Monday, November 14, 2022

The boundary of animality...

Eleven years ago Orlando Figes published The Crimean War, about a conflict he flagged up as probably the first "brought about" by the press and public opinion, both of which were deftly harnessed by Palmerston, "the first really modern politican", who enacted  policy of liberal intervention based on 'our' values, and built a mass-based constituency across the nation. 

Figes tends to quote anti-Russian sentiment in the newpapers of the time as if it were mere crusading propaganda. Of the following piece from the French newspaper Impartial from 1854, he notes...
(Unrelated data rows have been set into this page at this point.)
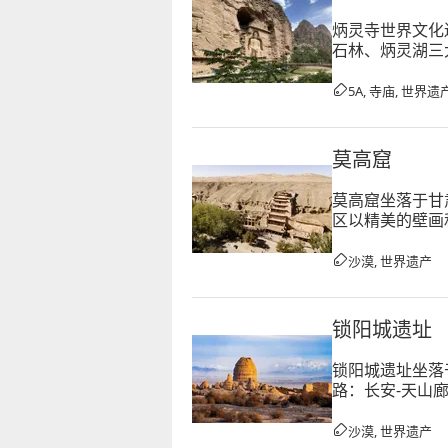
炳灵寺世界文化
石林、炳灵湖三
像694身，泥塑
5A, 寺庙, 世界遗
莫高窟
莫高窟坐落于甘
区以精美的壁画
经北朝、隋、唐
沙漠, 世界遗产
锁阳城遗址
锁阳城遗址坐落
路：长安-天山
外城与内城两部
沙漠, 世界遗产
"The Emperor Nicholas is rather like Attila,’ claimed an editorial in the newspaper the Impartial in late January 1854. To pretend otherwise is to overturn all notions of order and justice. Falsity in politics and falsity in religion – that is what Russia represents. Its barbarity, which tries to ape our civilization, inspires our mistrust; its despotism fills us with horror … Its despotism is suitable perhaps for a population that crawls on the boundary of animality like a herd of fanatical beasts; but it is not suitable for a civilized people."

OK, the piece is a little boisterous, but the truth is that one could swap out Nick of yesteryear with the Vlad of today rather too easily. And in a week when protestors marched in Russia demanding nuclear war and the Wagner group murdered one of their own with a sledgehammer following his return after a prisoner swap, this "boundary of animality" remains as discernible today as it was to our close ancestors in the middle of the 19th century. 

Killing the empire may not make the problem vanish as quickly as many of us might hope.